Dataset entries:
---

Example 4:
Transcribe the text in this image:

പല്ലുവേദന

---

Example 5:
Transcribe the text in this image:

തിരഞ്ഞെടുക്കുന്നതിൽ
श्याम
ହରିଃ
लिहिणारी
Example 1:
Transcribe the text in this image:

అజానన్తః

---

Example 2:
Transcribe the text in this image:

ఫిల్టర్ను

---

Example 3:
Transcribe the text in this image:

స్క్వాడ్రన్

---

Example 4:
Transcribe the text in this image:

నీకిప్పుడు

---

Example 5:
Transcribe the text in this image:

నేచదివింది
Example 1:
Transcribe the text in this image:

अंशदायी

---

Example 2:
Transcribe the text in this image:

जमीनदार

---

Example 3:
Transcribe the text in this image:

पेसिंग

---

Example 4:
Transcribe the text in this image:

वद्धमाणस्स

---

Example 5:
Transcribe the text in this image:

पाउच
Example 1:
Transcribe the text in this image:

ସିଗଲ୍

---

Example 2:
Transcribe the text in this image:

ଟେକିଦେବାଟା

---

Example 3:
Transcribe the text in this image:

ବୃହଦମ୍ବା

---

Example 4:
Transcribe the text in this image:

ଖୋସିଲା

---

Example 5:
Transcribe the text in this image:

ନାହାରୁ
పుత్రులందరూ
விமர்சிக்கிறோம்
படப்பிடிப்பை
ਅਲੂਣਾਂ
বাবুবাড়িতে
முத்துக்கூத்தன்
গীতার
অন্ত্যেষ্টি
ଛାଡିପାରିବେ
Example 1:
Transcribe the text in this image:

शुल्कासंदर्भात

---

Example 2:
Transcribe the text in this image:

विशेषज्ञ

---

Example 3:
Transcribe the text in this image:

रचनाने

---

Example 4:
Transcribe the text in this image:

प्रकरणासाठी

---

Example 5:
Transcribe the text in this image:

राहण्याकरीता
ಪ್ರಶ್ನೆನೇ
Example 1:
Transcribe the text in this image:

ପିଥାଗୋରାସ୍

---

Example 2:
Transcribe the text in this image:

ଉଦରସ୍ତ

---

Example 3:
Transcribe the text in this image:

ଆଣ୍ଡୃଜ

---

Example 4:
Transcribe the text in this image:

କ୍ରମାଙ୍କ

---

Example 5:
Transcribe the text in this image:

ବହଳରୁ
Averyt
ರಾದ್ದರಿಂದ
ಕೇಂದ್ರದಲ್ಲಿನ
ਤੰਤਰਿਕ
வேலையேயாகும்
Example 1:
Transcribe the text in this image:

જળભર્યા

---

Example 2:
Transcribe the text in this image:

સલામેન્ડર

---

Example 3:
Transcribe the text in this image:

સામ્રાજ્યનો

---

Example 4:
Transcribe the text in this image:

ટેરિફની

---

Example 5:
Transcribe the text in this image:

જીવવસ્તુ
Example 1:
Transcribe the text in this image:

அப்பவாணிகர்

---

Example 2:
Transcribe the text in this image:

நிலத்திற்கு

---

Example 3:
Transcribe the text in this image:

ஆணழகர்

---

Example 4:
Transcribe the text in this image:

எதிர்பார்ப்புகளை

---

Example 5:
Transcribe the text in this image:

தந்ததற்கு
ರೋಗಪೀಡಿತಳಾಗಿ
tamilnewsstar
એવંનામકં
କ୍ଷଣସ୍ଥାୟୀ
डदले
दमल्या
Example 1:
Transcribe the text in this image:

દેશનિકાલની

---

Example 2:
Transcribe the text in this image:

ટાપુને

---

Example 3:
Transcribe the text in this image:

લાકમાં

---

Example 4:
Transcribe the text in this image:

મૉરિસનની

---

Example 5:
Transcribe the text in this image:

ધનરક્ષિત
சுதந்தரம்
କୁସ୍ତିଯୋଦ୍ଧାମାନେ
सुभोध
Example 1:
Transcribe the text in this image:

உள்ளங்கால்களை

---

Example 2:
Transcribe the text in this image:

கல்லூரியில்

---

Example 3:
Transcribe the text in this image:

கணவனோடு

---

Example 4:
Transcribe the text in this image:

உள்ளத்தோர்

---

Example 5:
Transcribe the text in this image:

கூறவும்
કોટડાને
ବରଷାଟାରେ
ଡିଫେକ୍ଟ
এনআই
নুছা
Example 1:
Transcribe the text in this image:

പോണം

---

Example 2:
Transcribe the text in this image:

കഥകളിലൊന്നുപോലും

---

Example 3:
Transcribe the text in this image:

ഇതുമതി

• _EXERCISE INSTRUCTIONS_: Repeat all of the records, letter for letter.

• _WRITTEN RESPONSE_:
---

Example 4:
Transcribe the text in this image:

പല്ലുവേദന

---

Example 5:
Transcribe the text in this image:

തിരഞ്ഞെടുക്കുന്നതിൽ
श्याम
ହରିଃ
लिहिणारी
Example 1:
Transcribe the text in this image:

అజానన్తః

---

Example 2:
Transcribe the text in this image:

ఫిల్టర్ను

---

Example 3:
Transcribe the text in this image:

స్క్వాడ్రన్

---

Example 4:
Transcribe the text in this image:

నీకిప్పుడు

---

Example 5:
Transcribe the text in this image:

నేచదివింది
Example 1:
Transcribe the text in this image:

अंशदायी

---

Example 2:
Transcribe the text in this image:

जमीनदार

---

Example 3:
Transcribe the text in this image:

पेसिंग

---

Example 4:
Transcribe the text in this image:

वद्धमाणस्स

---

Example 5:
Transcribe the text in this image:

पाउच
Example 1:
Transcribe the text in this image:

ସିଗଲ୍

---

Example 2:
Transcribe the text in this image:

ଟେକିଦେବାଟା

---

Example 3:
Transcribe the text in this image:

ବୃହଦମ୍ବା

---

Example 4:
Transcribe the text in this image:

ଖୋସିଲା

---

Example 5:
Transcribe the text in this image:

ନାହାରୁ
పుత్రులందరూ
விமர்சிக்கிறோம்
படப்பிடிப்பை
ਅਲੂਣਾਂ
বাবুবাড়িতে
முத்துக்கூத்தன்
গীতার
অন্ত্যেষ্টি
ଛାଡିପାରିବେ
Example 1:
Transcribe the text in this image:

शुल्कासंदर्भात

---

Example 2:
Transcribe the text in this image:

विशेषज्ञ

---

Example 3:
Transcribe the text in this image:

रचनाने

---

Example 4:
Transcribe the text in this image:

प्रकरणासाठी

---

Example 5:
Transcribe the text in this image:

राहण्याकरीता
ಪ್ರಶ್ನೆನೇ
Example 1:
Transcribe the text in this image:

ପିଥାଗୋରାସ୍

---

Example 2:
Transcribe the text in this image:

ଉଦରସ୍ତ

---

Example 3:
Transcribe the text in this image:

ଆଣ୍ଡୃଜ

---

Example 4:
Transcribe the text in this image:

କ୍ରମାଙ୍କ

---

Example 5:
Transcribe the text in this image:

ବହଳରୁ
Averyt
ರಾದ್ದರಿಂದ
ಕೇಂದ್ರದಲ್ಲಿನ
ਤੰਤਰਿਕ
வேலையேயாகும்
Example 1:
Transcribe the text in this image:

જળભર્યા

---

Example 2:
Transcribe the text in this image:

સલામેન્ડર

---

Example 3:
Transcribe the text in this image:

સામ્રાજ્યનો

---

Example 4:
Transcribe the text in this image:

ટેરિફની

---

Example 5:
Transcribe the text in this image:

જીવવસ્તુ
Example 1:
Transcribe the text in this image:

அப்பவாணிகர்

---

Example 2:
Transcribe the text in this image:

நிலத்திற்கு

---

Example 3:
Transcribe the text in this image:

ஆணழகர்

---

Example 4:
Transcribe the text in this image:

எதிர்பார்ப்புகளை

---

Example 5:
Transcribe the text in this image:

தந்ததற்கு
ರೋಗಪೀಡಿತಳಾಗಿ
tamilnewsstar
એવંનામકં
କ୍ଷଣସ୍ଥାୟୀ
डदले
दमल्या
Example 1:
Transcribe the text in this image:

દેશનિકાલની

---

Example 2:
Transcribe the text in this image:

ટાપુને

---

Example 3:
Transcribe the text in this image:

લાકમાં

---

Example 4:
Transcribe the text in this image:

મૉરિસનની

---

Example 5:
Transcribe the text in this image:

ધનરક્ષિત
சுதந்தரம்
କୁସ୍ତିଯୋଦ୍ଧାମାନେ
सुभोध
Example 1:
Transcribe the text in this image:

உள்ளங்கால்களை

---

Example 2:
Transcribe the text in this image:

கல்லூரியில்

---

Example 3:
Transcribe the text in this image:

கணவனோடு

---

Example 4:
Transcribe the text in this image:

உள்ளத்தோர்

---

Example 5:
Transcribe the text in this image:

கூறவும்
કોટડાને
ବରଷାଟାରେ
ଡିଫେକ୍ଟ
এনআই
নুছা
Example 1:
Transcribe the text in this image:

പോണം

---

Example 2:
Transcribe the text in this image:

കഥകളിലൊന്നുപോലും

---

Example 3:
Transcribe the text in this image:

ഇതുമതി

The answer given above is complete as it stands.